Requirements
In every line of the records below, replace "expiration range" with "expiry range" and keep everything else as it is. Leave the pictures out of your answer.

Part of a data file:
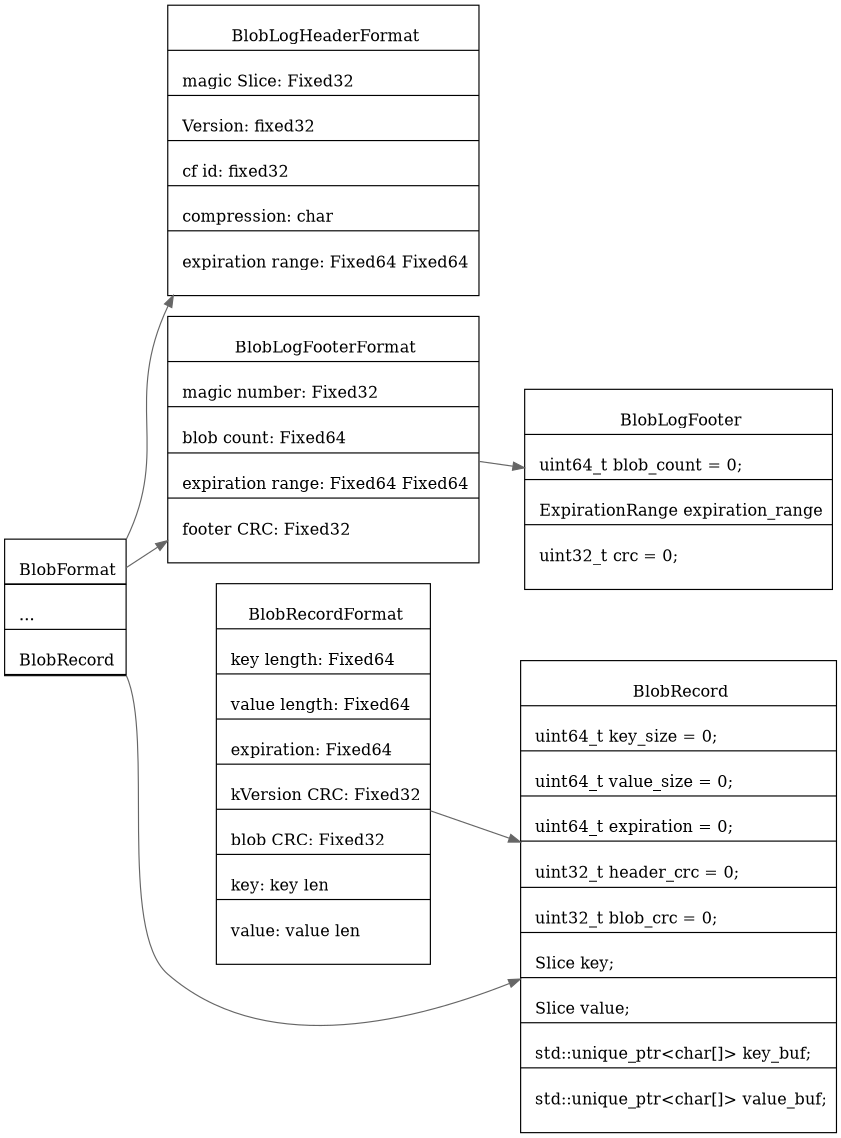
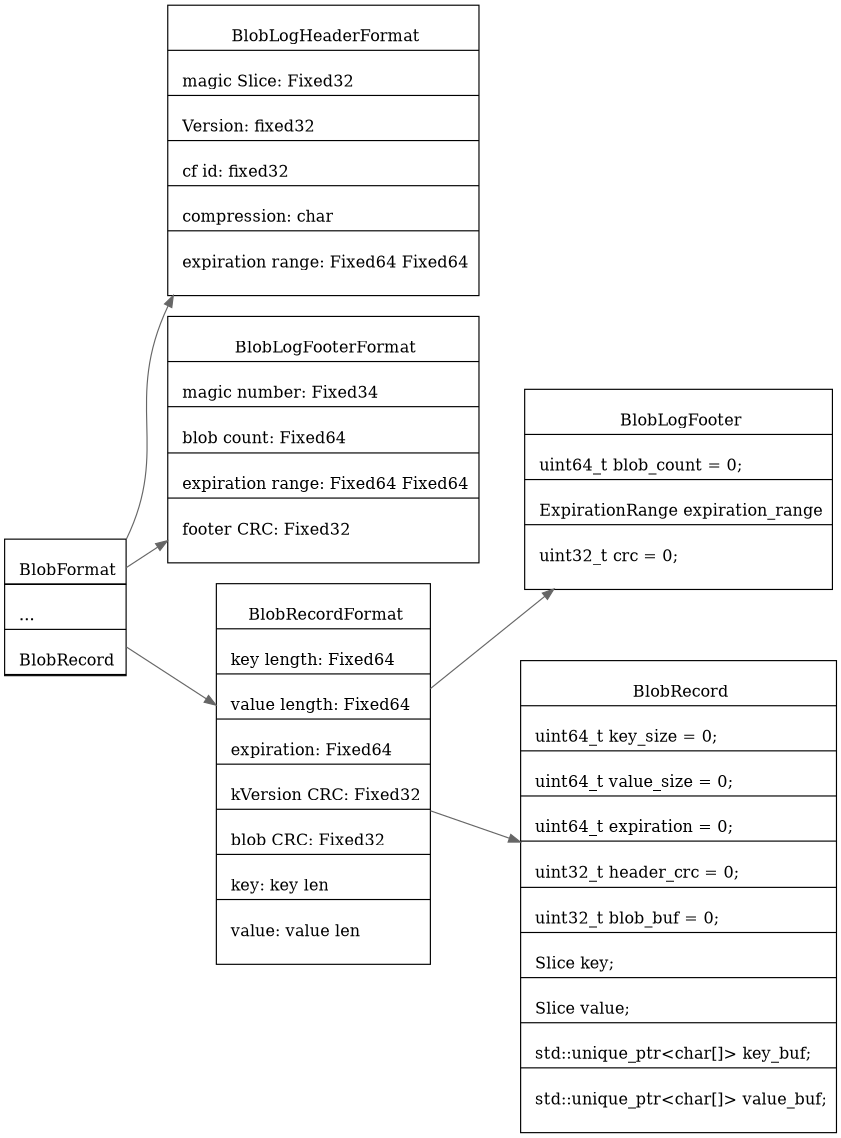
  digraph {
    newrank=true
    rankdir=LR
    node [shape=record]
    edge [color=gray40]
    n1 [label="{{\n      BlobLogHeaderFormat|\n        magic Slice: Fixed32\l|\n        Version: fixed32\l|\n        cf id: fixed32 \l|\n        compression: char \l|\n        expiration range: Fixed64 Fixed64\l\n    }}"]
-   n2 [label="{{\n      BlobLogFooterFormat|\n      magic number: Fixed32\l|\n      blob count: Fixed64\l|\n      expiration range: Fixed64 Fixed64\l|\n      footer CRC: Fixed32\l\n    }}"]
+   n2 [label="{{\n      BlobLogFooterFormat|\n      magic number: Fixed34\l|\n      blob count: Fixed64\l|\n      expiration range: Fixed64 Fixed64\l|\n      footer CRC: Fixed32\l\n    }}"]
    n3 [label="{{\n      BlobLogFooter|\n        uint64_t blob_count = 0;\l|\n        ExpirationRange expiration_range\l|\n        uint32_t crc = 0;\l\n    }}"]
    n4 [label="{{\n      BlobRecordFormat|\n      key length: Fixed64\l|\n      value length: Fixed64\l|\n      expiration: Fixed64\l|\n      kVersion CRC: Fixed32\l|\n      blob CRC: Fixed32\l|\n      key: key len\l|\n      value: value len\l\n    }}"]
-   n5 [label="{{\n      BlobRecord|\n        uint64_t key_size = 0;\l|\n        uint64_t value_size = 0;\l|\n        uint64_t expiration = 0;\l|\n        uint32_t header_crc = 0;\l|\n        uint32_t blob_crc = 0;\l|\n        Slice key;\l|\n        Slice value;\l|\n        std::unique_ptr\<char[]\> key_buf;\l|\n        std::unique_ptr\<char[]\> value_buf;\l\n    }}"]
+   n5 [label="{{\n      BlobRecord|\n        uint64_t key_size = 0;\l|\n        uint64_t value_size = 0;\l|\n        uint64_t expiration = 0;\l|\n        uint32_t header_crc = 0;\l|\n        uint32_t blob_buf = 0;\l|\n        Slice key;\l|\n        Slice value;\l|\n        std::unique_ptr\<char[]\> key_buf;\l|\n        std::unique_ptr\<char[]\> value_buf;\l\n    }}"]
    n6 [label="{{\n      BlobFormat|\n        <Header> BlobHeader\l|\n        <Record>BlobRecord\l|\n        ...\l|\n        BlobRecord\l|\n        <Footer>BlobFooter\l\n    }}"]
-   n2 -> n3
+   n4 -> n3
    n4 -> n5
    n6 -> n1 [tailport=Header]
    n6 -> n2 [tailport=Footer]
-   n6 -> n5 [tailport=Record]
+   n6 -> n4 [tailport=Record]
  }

Written solution
  digraph {
    newrank=true
    rankdir=LR
    node [shape=record]
    edge [color=gray40]
    n1 [label="{{\n      BlobLogHeaderFormat|\n        magic Slice: Fixed32\l|\n        Version: fixed32\l|\n        cf id: fixed32 \l|\n        compression: char \l|\n        expiry range: Fixed64 Fixed64\l\n    }}"]
-   n2 [label="{{\n      BlobLogFooterFormat|\n      magic number: Fixed32\l|\n      blob count: Fixed64\l|\n      expiry range: Fixed64 Fixed64\l|\n      footer CRC: Fixed32\l\n    }}"]
+   n2 [label="{{\n      BlobLogFooterFormat|\n      magic number: Fixed34\l|\n      blob count: Fixed64\l|\n      expiry range: Fixed64 Fixed64\l|\n      footer CRC: Fixed32\l\n    }}"]
    n3 [label="{{\n      BlobLogFooter|\n        uint64_t blob_count = 0;\l|\n        ExpirationRange expiration_range\l|\n        uint32_t crc = 0;\l\n    }}"]
    n4 [label="{{\n      BlobRecordFormat|\n      key length: Fixed64\l|\n      value length: Fixed64\l|\n      expiration: Fixed64\l|\n      kVersion CRC: Fixed32\l|\n      blob CRC: Fixed32\l|\n      key: key len\l|\n      value: value len\l\n    }}"]
-   n5 [label="{{\n      BlobRecord|\n        uint64_t key_size = 0;\l|\n        uint64_t value_size = 0;\l|\n        uint64_t expiration = 0;\l|\n        uint32_t header_crc = 0;\l|\n        uint32_t blob_crc = 0;\l|\n        Slice key;\l|\n        Slice value;\l|\n        std::unique_ptr\<char[]\> key_buf;\l|\n        std::unique_ptr\<char[]\> value_buf;\l\n    }}"]
+   n5 [label="{{\n      BlobRecord|\n        uint64_t key_size = 0;\l|\n        uint64_t value_size = 0;\l|\n        uint64_t expiration = 0;\l|\n        uint32_t header_crc = 0;\l|\n        uint32_t blob_buf = 0;\l|\n        Slice key;\l|\n        Slice value;\l|\n        std::unique_ptr\<char[]\> key_buf;\l|\n        std::unique_ptr\<char[]\> value_buf;\l\n    }}"]
    n6 [label="{{\n      BlobFormat|\n        <Header> BlobHeader\l|\n        <Record>BlobRecord\l|\n        ...\l|\n        BlobRecord\l|\n        <Footer>BlobFooter\l\n    }}"]
-   n2 -> n3
+   n4 -> n3
    n4 -> n5
    n6 -> n1 [tailport=Header]
    n6 -> n2 [tailport=Footer]
-   n6 -> n5 [tailport=Record]
+   n6 -> n4 [tailport=Record]
  }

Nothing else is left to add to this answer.